Home March 2014 A Slightly Offensive Slant

A Slightly Offensive Slant

Apparently the Orange County 20s and 30s appreciate a slightly offensive take on cultural Judaism. Moishe House (MoHo) – Costa Mesa and I have partnered up for several months to provide a different perspective on Judaism in Orange County. The event addresses common issues that we, as OC residents, struggle with in our assimilated lives. As advertised, “Coffee Talk with Rachel Schiff is a Brooklyn-style conversation about Judaism in OC and a national look on Jewish topics from a more cultural and urban perspective. This isn’t your Bubbie’s conversation!”
Ironically, the word “religious” can be a deterrent for people. For some, it reminds them of a community they cannot relate to; others find the concept of Torah and religion so far removed from their lives that they simply identify as “just Jewish.” Millennials are less inclined to place themselves in a category or a major sect of Judaism, even if they attend a synagogue regularly. Our perception of Judaism and community does not match the framework of our parents’ communities.
Often overwhelmed and pressed for time, Millennials are typically concerned with where to place their mental and physical energy. Where should we grow and develop? Where should we spend our limited amounts of time? On top of these concerns, we deal with where our religious and cultural issues fall in our daily grind. When do we prioritize our affiliations and practices? Many times, as Millennials, we discover much of what we value in conversations when we engage with others.  The discussion aids participants by setting out a portion of time that is both social and engaging.

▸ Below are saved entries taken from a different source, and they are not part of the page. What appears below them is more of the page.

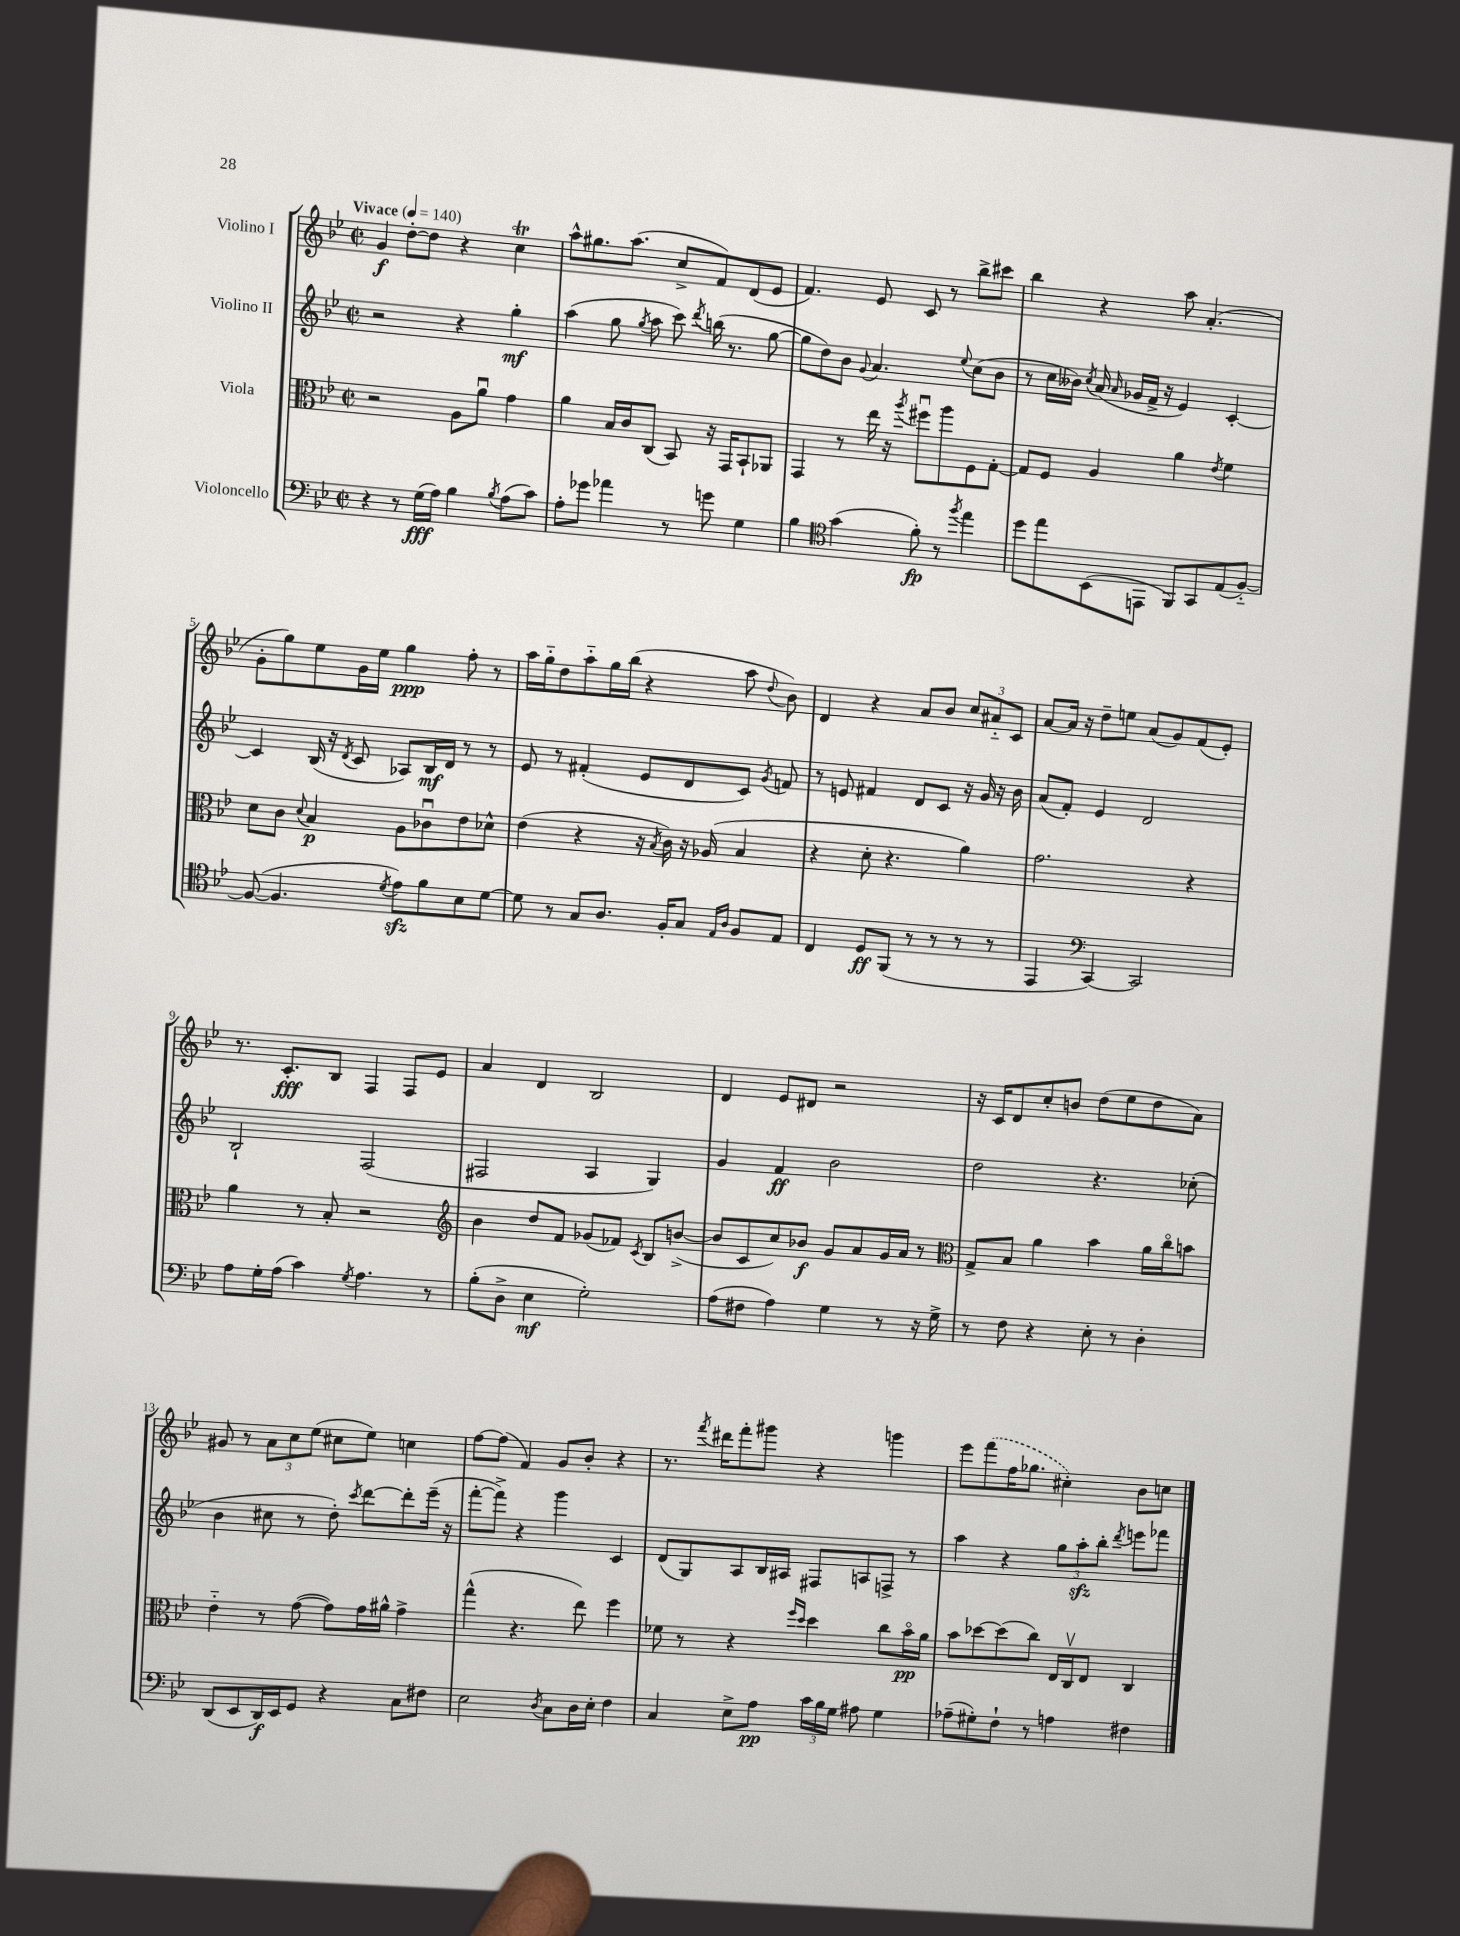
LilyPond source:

<<
\new StaffGroup <<
\new Staff = "s0" \with { instrumentName = "Violino I" } {
    \clef treble \key bes \major \defaultTimeSignature \time 2/2 \tempo "Vivace" 4 = 140
    \autoBeamOff g'4\f d''8[~-. d''8] r4 c''4\trill |
    a''8[-^ gis''8. a''8.]( c''8[-> f'8) d'8( ees'8] |
    f'4.) ees'8 c'8 r8 bes''8[-> cis'''8] |
    bes''4 r4 a''8 a'4.-.( |
    g'8[-. g''8) ees''8 g'16 ees''16] g''4\ppp f''8-. r8 |
    a''16[ g''16-_ d''8 a''8-_ g''16 bes''16]( r4 a''8 \appoggiatura { d''8 } bes'8) |
    d'4 r4 a'8[ bes'8] \tuplet 3/2 { c''8[ ais'8-_ c'8] } |
    a'8[~ a'16] r16 d''8[-- e''8] a'8[( g'8) f'8( ees'8]-.) |
    r8. c'8.[-.\fff bes8] f4 f8[ ees'8] |
    a'4 d'4 bes2 |
    d'4 ees'8[ dis'8] r2 |
    r16 c'16[ d'8 c''8-. b'8] d''8[( ees''8 d''8 a'8]) |
    gis'8 r8 \tuplet 3/2 { a'8[ c''8 ees''8]( } cis''8[ ees''8]) c''4 |
    f''8[~ f''8]( f'4) g'8[ bes'8]-. r4 |
    r8. \acciaccatura { f'''8 } dis'''16[ f'''8-. gis'''8] r4 g'''4 |
    ees'''8[ \once \slurDashed f'''8( f''16 ges''8.] cis''4-.) bes'8[ c''8] \bar "|." |
}
\new Staff = "s1" \with { instrumentName = "Violino II" } {
    \clef treble \key bes \major \defaultTimeSignature \time 2/2
    \autoBeamOff r2 r4 g''4-.\mf |
    a''4( g''8 \acciaccatura { g''8 } a''8 c'''8) \acciaccatura { d'''8 } b''16( r8. g''8~ |
    g''8[ d''8) bes'8] \appoggiatura { g'8 } a'4. \appoggiatura { ees''8 } c''8[( bes'8] |
    r8 c''16[ beses'16]) \acciaccatura { c''8 } a'16( \grace { a'16 } ges'16[ f'16]-> r16 ees'4) c'4~-. |
    c'4 bes16( r16 \acciaccatura { d'8 } c'8 aes8[) bes16\mf d'16] r8 r8 |
    ees'8 r8 fis'4-.( ees'8[ d'8 c'8]) \acciaccatura { g'8 } f'8 |
    r8 e'8 fis'4 d'8[ c'8] r16 g'16 r16 bes'16 |
    a'8[( f'8]-.) ees'4 d'2 |
    bes2-! f2( |
    fis2 a4 g4) |
    g'4 f'4\ff bes'2 |
    d''2 r4. ces''8-.( |
    bes'4 cis''8 r8 d''8-.) \acciaccatura { c'''8 } d'''8[~ d'''8-. ees'''16]--( r16 |
    f'''8[~-. f'''8]->) r4 g'''4 c'4 |
    d'8[( g8) a8 bes16 ais16] fis8[ a8 f8]-> r8 |
    a''4 r4 \tuplet 3/2 { g''8[ a''8-.\sfz bes''8]-. } \acciaccatura { d'''8 } e'''8[ fes'''8] \bar "|." |
}
\new Staff = "s2" \with { instrumentName = "Viola" } {
    \clef alto \key bes \major \defaultTimeSignature \time 2/2
    \autoBeamOff r2 a8[ a'8]\downbow g'4 |
    a'4 bes16[ c'16 c8]( bes,8) r16 g,16[ bes,8-! aes,8] |
    g,4 r8 ees''16 r16 \acciaccatura { a''8 } fis''8[\downbow a''8 f8 g8]~-. |
    g8[ f8] a4 a'4 \acciaccatura { ees'8 } f'4 |
    d'8[ c'8] \appoggiatura { d'8 } bes4\p a8[ ces'8\downbow ees'8 des'8]-^ |
    ees'4( r4 r16 \acciaccatura { bes8 } c'16) r16 aes16( bes4 |
    r4 d'8-. r4. a'4) |
    g'2. r4 |
    a'4 r8 bes8-. r2 |
    \clef treble bes'4 d''8[ f'8] ges'8[( fes'8]) \acciaccatura { c'8 } bes8[ b'8]~->( |
    b'8[ c'8 c''8) bes'8]\f g'8[ a'8 g'16 a'16] r8 |
    \clef alto g8[-> bes8] a'4 bes'4 a'16[ c''16\flageolet b'8] |
    ees'4-_ r8 g'8~( g'8[) g'16 ais'16]-^ g'4-> |
    g''4-^( r4. ees''8) f''4 |
    fes'8 r8 r4 \grace { f''16[ d''16] } d''4 c''8[ bes'16\flageolet\pp a'16] |
    bes'8[ des''8~ des''8( c''8]) ees16[ c16\upbow ees8] c4 \bar "|." |
}
\new Staff = "s3" \with { instrumentName = "Violoncello" } {
    \clef bass \key bes \major \defaultTimeSignature \time 2/2
    \autoBeamOff r4 r8 g16[\fff( a16]) bes4 \acciaccatura { bes8 } a8[( c'8]) |
    a8[-. ges'8] aes'4 r8 g'8 g4 |
    bes4 \clef tenor g'4( f'8-.\fp) r8 \acciaccatura { f''8 } ees''4 |
    d''8[ ees''8 bes,8( e,8] f,8[) g,8 ees8( f8]~-_) |
    f8~( f4. \acciaccatura { d'8 } ees'8[\sfz) f'8 bes8 d'8]~ |
    d'8 r8 g8[ a8.] f16[-. g8] \grace { ees16[ a16] } f8[ ees8] |
    c4 d8[\ff f,8]( r8 r8 r8 r8 |
    ees,4 \clef bass c,4~) c,2 |
    a8[ g16-. a16]( c'4) \acciaccatura { g8 } a4. r8 |
    bes8[-.( d8]-> ees4\mf g2-.) |
    a8[( fis8] a4) g4 r8 r16 g16-> |
    r8 f8 r4 ees8-. r8 d4-. |
    d,8[( ees,8 d,16\f) ees,16 g,8] r4 c8[ fis8] |
    ees2 \acciaccatura { d8 } c8[ d16 ees16]-. f4 |
    c4 ees8[-> a8]\pp \tuplet 3/2 { c'16[ bes16 g16] } ais8 g4 |
    aes8[--( gis8-.) f8]-! r8 a4 fis4 \bar "|." |
}
>>
>>
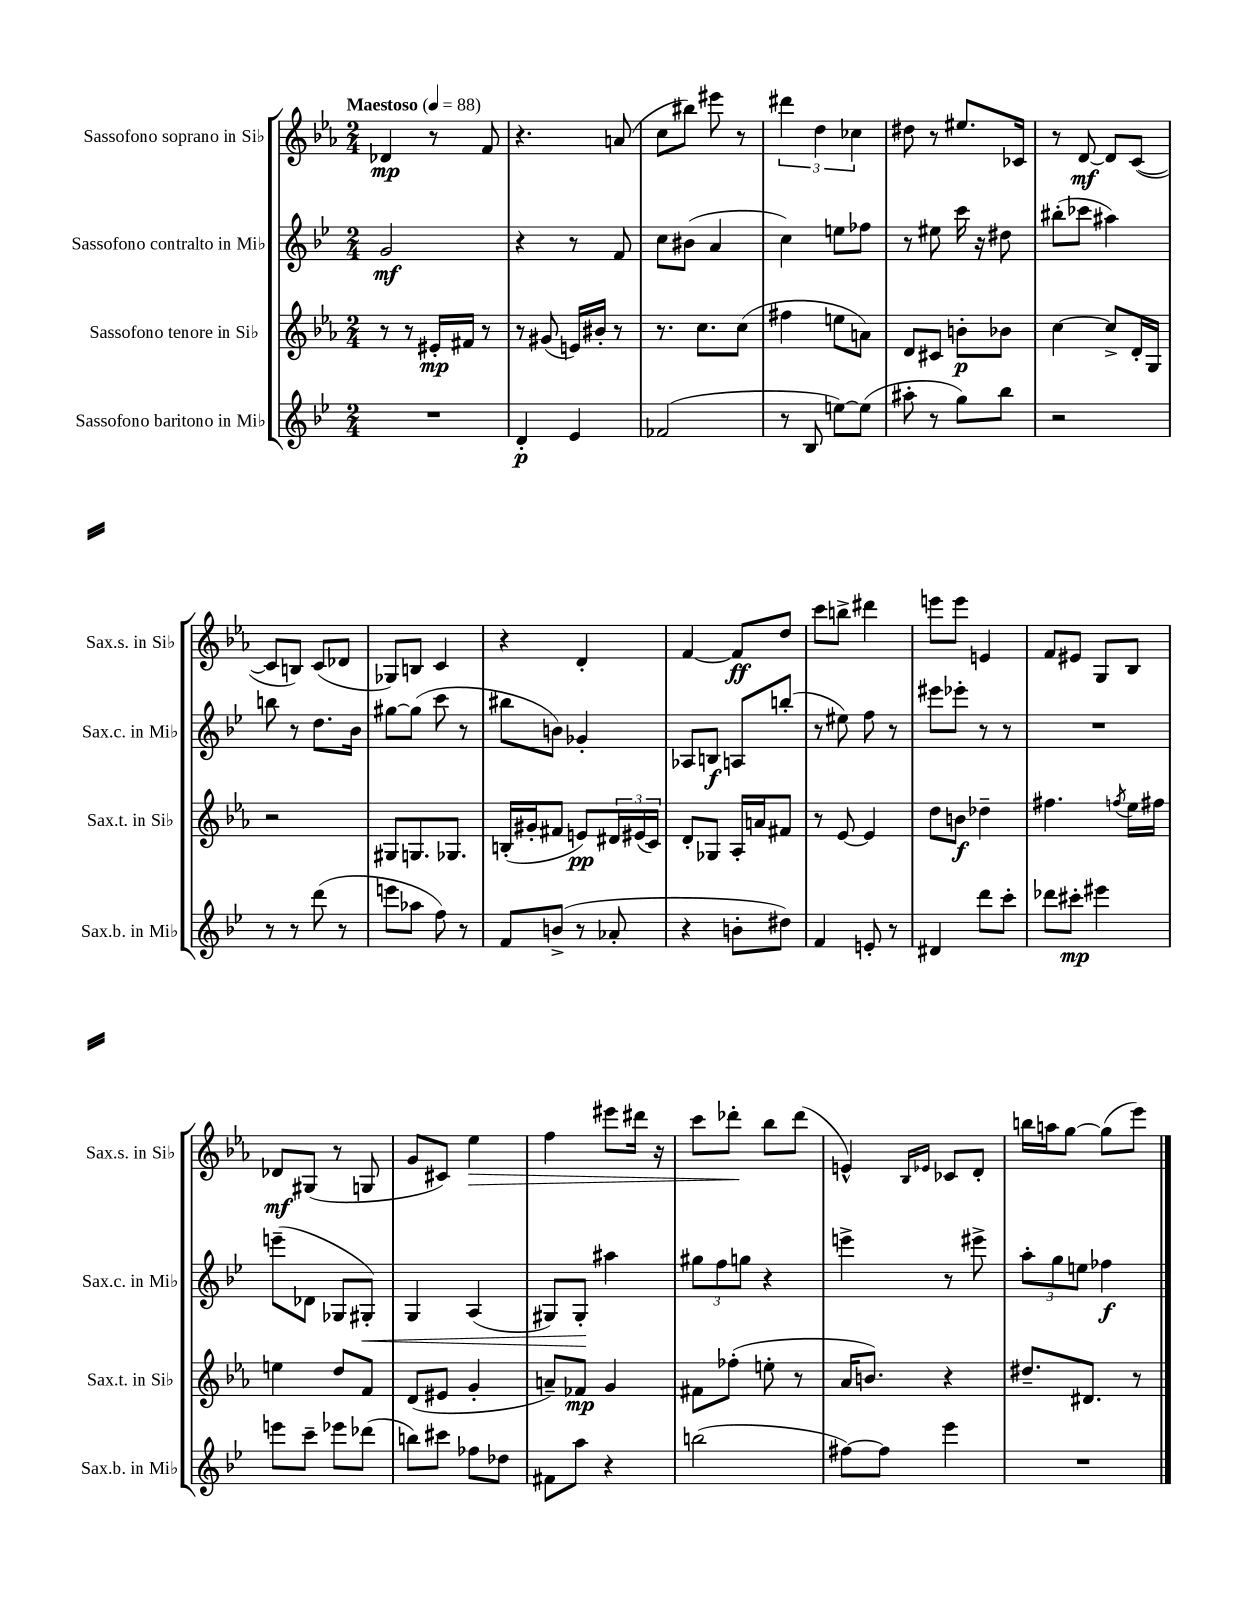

The conversations are intended to challenge the participants to assess how they observe their Judaism. Many times people have expressed that a Jewish conversation is intimidating. This relaxed and even inappropriate slant allows the participants to come into a nonjudgmental space. Sitting on a sofa with coffee, tea and some unhealthy carbohydrates really does relax the slightly anxious and neurotic Jewish population. If that does not calm the nerves, the diction perpetuates a liberal environment where all ideas are welcome. There is no prior objective; no one is supposed to come into the event with a skill set or deep understanding of his or her personal beliefs and then suddenly expect to change. The event is simply a bold conversation, encouraging the members of the community to evaluate their own personal beliefs and share them. Many times I have found myself questioning my own practices after discussing topics with participants.
As an element of surprise, I do not share the topic until people get to MoHo. There is a level of fairness with this method. No one has the ability to research and become an authority prior to the discussion. In life, as Jews, we have to make assessments of how we will handle situations without having time to study up on topics. Why should this event be any different? Another beautiful gem about not sharing the topic is that people seem to attend due to sheer curiosity. Previous topics that have been discussed are: B’nai Mitzvot: Are they important?; Jewish Online Dating; Keeping a Kosher Home; Sexy Jewish Women; and Being Jewish on Christmas. MoHo and I welcome community members between the ages of 21 and 30 to join us in our monthly event. Typically, the events are held the last Monday of every month.